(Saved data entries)
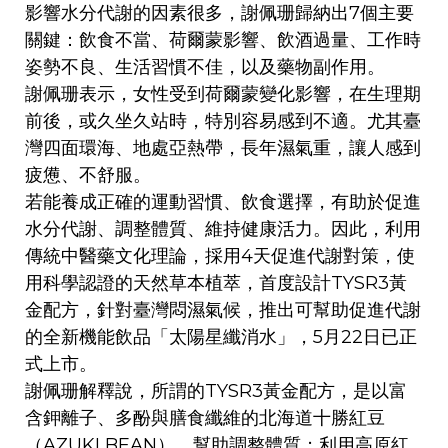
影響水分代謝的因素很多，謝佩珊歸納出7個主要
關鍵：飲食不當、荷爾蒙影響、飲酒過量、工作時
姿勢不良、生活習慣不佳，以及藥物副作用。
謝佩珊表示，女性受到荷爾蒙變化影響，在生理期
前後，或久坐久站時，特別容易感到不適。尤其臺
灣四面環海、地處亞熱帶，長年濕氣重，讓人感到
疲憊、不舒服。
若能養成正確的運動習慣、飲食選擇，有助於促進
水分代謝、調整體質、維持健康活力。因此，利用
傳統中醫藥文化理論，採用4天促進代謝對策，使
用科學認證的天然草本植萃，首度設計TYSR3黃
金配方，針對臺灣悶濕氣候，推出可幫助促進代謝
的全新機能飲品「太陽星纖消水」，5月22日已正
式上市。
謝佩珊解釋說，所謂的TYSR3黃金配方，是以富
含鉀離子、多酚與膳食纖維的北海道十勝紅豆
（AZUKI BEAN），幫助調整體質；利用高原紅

--

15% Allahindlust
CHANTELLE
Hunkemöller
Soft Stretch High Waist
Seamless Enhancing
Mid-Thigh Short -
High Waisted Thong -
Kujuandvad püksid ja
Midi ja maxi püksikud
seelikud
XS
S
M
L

▶ What you should do
Reprint exactly the lines above that start at the one with "影響水分代謝的因素很多，謝佩珊歸納出7個主要" and end at the one with "含鉀離子、多酚與膳食纖維的北海道十勝紅豆", keeping both and adding none.

▶ Response below
影響水分代謝的因素很多，謝佩珊歸納出7個主要
關鍵：飲食不當、荷爾蒙影響、飲酒過量、工作時
姿勢不良、生活習慣不佳，以及藥物副作用。
謝佩珊表示，女性受到荷爾蒙變化影響，在生理期
前後，或久坐久站時，特別容易感到不適。尤其臺
灣四面環海、地處亞熱帶，長年濕氣重，讓人感到
疲憊、不舒服。
若能養成正確的運動習慣、飲食選擇，有助於促進
水分代謝、調整體質、維持健康活力。因此，利用
傳統中醫藥文化理論，採用4天促進代謝對策，使
用科學認證的天然草本植萃，首度設計TYSR3黃
金配方，針對臺灣悶濕氣候，推出可幫助促進代謝
的全新機能飲品「太陽星纖消水」，5月22日已正
式上市。
謝佩珊解釋說，所謂的TYSR3黃金配方，是以富
含鉀離子、多酚與膳食纖維的北海道十勝紅豆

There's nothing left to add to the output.